*Exercise aim*. All of the data should be given again word for word, though the images are to be left out.

*Data extract*.
==*==

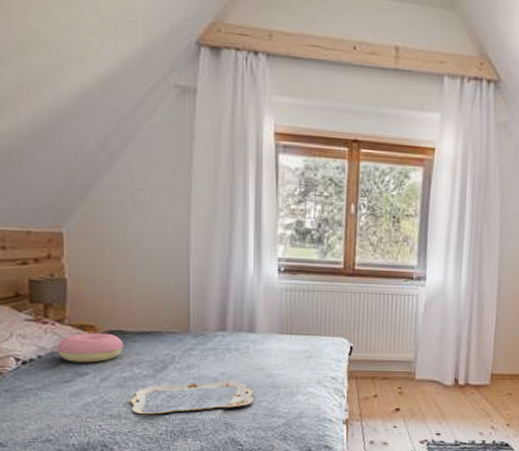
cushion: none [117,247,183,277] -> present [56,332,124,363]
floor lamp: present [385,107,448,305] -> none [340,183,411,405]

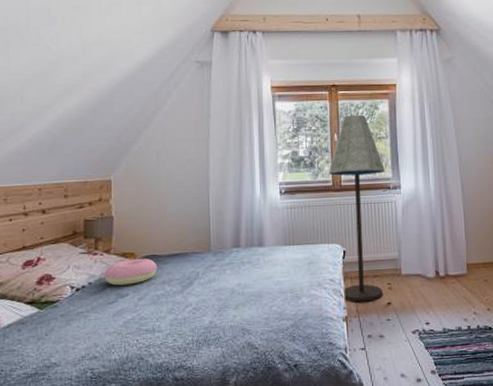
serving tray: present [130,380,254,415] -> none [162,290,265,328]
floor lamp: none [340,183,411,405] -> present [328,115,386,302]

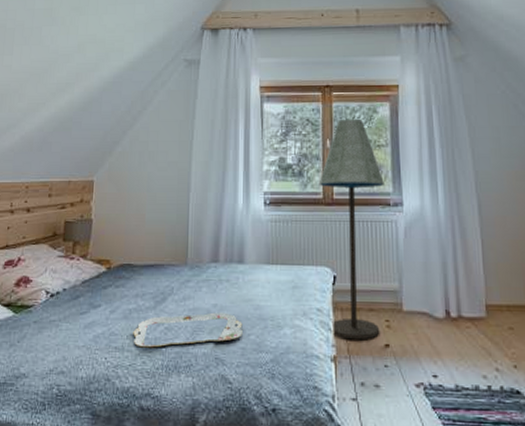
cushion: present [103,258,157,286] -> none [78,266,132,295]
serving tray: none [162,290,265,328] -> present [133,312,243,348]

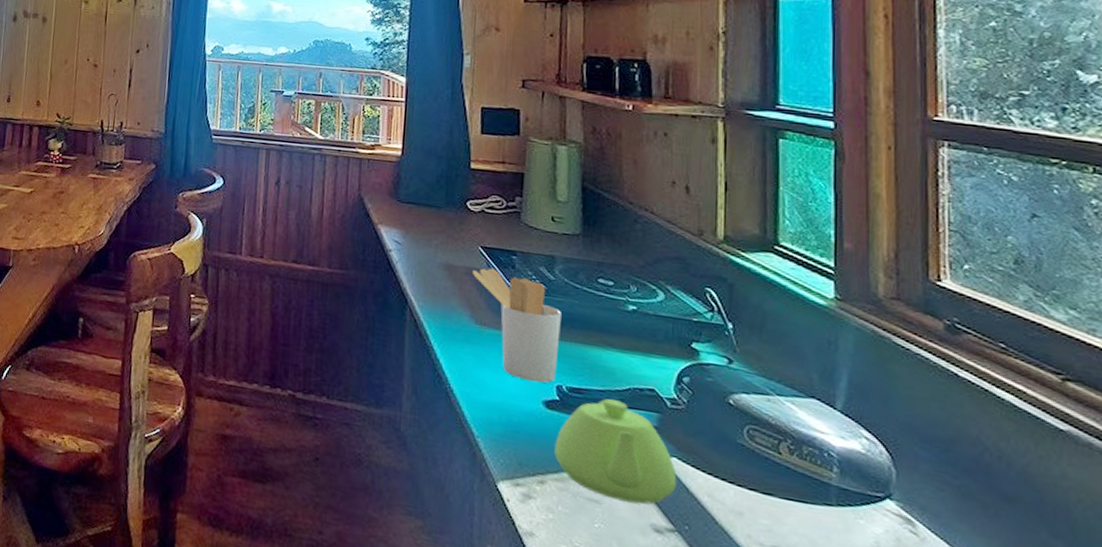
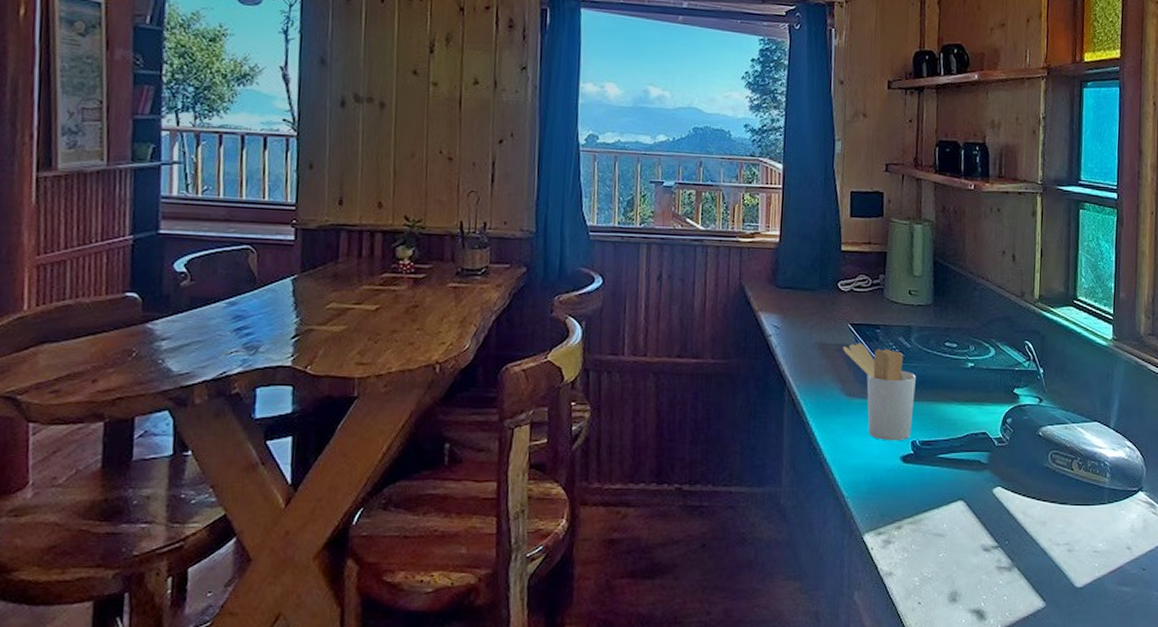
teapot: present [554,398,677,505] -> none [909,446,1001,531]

==*==

*Result of this task*.
cushion: none [117,247,183,277] -> present [56,332,124,363]
floor lamp: present [385,107,448,305] -> none [340,183,411,405]

serving tray: present [130,380,254,415] -> none [162,290,265,328]
floor lamp: none [340,183,411,405] -> present [328,115,386,302]

cushion: present [103,258,157,286] -> none [78,266,132,295]
serving tray: none [162,290,265,328] -> present [133,312,243,348]

teapot: present [554,398,677,505] -> none [909,446,1001,531]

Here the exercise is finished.